This week sees the launch of a government consultation on allowing local authorities to retain business rates. Henry Overman looks at the pros and cons of the proposals and finds that while the proposals may give local authorities a greater incentive to provide more sites for businesses, they may also lead to some funding inequalities across councils.
The government has launched its consultation on allowing local authorities to retain business rates. The problem: Commercial development imposes costs on local authorities (to provide services to businesses) and to local homeowners, while the benefits are spread more widely. In other words, commercial development generates benefits for others (externalities) that are ignored when making decisions on whether to allow development. This means that local government will tend not to provide enough sites for businesses. The obvious solution (if you believe in decentralised decision making) is to allow local authorities to retain some of their business rates. This will provide better incentives. But these incentives come at a cost – some councils where the business base doesn’t grow will be worse off than they would be under a system which redistributes all business rate growth.
Before introducing such a change, it’s important to know if these disincentive effects matter. Research by my SERC colleagues Paul Cheshire and Christian Hilber show that they do –when business rates were centralised this reduced the supply of land for commercial development.
So, in principle, business rate retention could help. Whether it will depends on the details. Two broad points to note. First, this is not a return to the old system where local authorities set rates (see my colleague Teemu Lyytikainen’s post). Second, it’s also part of a wider set of reforms, so assessing the effect of this one change will be difficult. Now to some details:
1) Baseline: The government will use the current formula to establish the baseline, so there are no winners and losers at the start. After that, however, the government will need to decide whether the base grows as described in the spending review (which has the benefit of providing certainty on the retention of business rates) or whether the funding formula should be tweaked over the spending review period (presumably with a view to giving more certainty on total revenues, while increasing the uncertainty on how much business rate would actually be retained)
2) Redistribution: The government will introduce tariffs and top-ups to ensure that the redistribution embedded in the baseline continues (while allowing for unevenness to develop as a result of retention). There are a couple of ways to do this one of which offers stronger growth incentives than the other.
┄┄┄┄┄┄┄┄┄┄
Tasks to perform:
a. Print the part of the business rates post starting at "2) Redistribution: The" and ending at "than the other.".
b. In the business rates post, what happened to the supply of land for commercial development when business rates were centralized?

Excerpted data:
┄┄┄┄┄┄┄┄┄┄
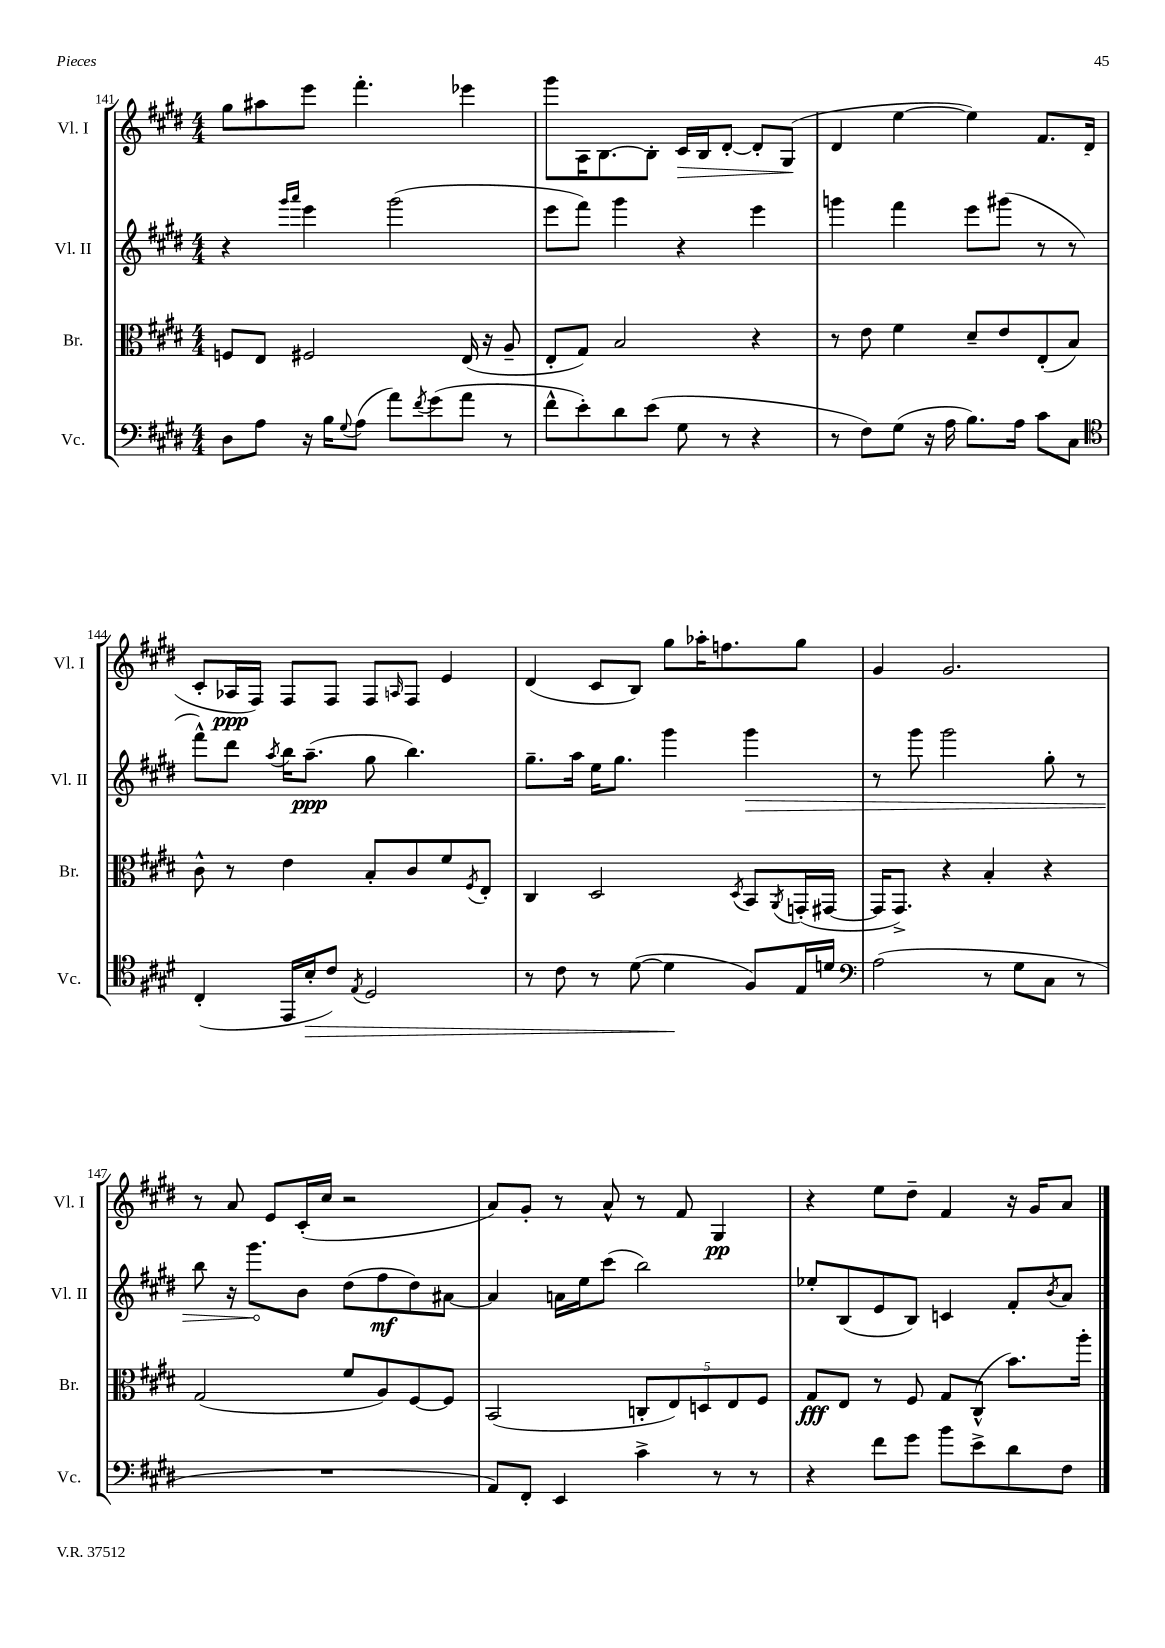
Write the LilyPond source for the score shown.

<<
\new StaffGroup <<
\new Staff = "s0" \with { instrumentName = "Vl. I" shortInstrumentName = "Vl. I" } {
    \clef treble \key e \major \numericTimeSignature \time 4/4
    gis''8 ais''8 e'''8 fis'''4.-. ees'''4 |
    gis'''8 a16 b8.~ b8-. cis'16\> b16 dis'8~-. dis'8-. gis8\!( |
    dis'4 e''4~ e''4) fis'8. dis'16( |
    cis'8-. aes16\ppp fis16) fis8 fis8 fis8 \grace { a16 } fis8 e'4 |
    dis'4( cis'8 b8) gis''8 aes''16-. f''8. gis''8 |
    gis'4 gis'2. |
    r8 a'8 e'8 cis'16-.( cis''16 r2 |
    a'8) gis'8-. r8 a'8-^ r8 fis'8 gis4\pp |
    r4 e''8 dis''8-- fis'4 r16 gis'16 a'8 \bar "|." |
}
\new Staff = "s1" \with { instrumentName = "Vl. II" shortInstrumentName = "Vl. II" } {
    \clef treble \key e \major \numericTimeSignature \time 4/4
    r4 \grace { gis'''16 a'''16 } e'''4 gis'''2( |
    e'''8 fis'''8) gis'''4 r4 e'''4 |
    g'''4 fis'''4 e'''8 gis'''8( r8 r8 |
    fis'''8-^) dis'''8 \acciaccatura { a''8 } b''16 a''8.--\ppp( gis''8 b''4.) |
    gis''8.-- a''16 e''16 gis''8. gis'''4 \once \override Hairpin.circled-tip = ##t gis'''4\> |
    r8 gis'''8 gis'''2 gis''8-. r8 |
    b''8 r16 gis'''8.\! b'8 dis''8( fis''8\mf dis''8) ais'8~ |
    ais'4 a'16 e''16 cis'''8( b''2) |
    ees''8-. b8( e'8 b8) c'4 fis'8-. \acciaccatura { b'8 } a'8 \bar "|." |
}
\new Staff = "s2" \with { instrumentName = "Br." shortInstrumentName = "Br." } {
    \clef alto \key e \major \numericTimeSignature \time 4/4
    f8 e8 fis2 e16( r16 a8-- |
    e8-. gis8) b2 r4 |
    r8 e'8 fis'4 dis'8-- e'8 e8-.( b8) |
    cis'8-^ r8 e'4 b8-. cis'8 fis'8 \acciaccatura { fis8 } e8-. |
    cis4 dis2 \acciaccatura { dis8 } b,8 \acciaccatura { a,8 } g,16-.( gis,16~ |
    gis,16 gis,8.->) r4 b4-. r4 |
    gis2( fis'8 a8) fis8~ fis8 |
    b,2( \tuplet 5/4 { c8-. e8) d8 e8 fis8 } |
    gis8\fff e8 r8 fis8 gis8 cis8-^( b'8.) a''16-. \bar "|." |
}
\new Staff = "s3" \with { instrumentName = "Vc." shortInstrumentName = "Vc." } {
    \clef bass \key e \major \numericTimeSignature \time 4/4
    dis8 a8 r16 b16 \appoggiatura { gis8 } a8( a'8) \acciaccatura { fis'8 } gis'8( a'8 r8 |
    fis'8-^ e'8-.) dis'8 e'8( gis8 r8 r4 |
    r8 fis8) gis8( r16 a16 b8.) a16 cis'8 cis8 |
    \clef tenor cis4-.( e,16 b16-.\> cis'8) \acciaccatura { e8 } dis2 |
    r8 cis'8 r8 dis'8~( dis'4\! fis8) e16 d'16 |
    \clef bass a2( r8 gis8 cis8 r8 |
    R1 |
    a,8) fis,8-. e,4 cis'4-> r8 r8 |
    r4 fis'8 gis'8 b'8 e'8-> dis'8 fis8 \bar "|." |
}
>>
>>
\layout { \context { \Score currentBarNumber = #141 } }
┄┄┄┄┄┄┄┄┄┄
Results:
a.
2) Redistribution: The government will introduce tariffs and top-ups to ensure that the redistribution embedded in the baseline continues (while allowing for unevenness to develop as a result of retention). There are a couple of ways to do this one of which offers stronger growth incentives than the other.

b. It went down.